● **Exercise input**
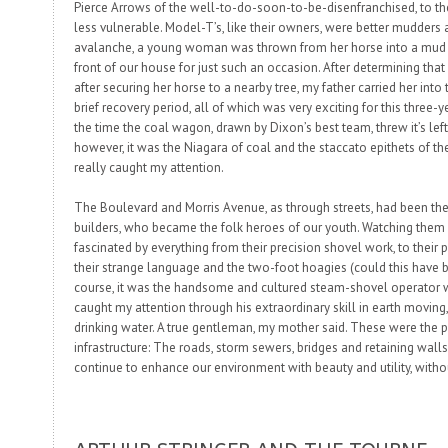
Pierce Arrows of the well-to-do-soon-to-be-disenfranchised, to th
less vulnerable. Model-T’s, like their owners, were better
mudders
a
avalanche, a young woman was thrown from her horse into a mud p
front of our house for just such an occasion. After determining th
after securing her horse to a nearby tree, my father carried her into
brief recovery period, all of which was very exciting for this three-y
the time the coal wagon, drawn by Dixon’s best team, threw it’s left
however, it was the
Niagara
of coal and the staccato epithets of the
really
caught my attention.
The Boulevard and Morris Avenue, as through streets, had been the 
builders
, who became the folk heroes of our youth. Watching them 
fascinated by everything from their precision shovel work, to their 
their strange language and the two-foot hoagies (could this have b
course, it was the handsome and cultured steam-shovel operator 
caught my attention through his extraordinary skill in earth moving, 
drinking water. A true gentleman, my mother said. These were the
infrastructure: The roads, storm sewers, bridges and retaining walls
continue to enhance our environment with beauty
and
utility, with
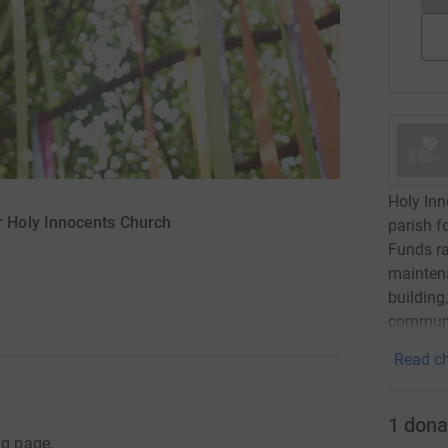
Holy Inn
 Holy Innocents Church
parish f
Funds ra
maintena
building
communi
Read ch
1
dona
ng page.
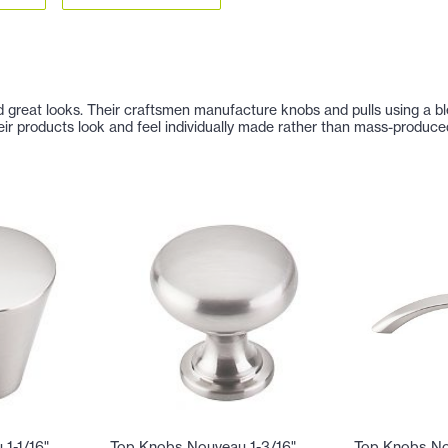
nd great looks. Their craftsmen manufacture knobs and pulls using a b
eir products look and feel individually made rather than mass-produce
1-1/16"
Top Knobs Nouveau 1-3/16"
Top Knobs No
--
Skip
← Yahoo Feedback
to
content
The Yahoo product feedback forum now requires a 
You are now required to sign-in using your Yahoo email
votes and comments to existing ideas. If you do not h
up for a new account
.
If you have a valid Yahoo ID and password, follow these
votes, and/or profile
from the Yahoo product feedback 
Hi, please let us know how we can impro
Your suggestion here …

● **Work instruction**
From the items above, pull out every line that contains the word "horse" and copy each one as it appears.

● **Final answer**
avalanche, a young woman was thrown from her horse into a mud p
after securing her horse to a nearby tree, my father carried her into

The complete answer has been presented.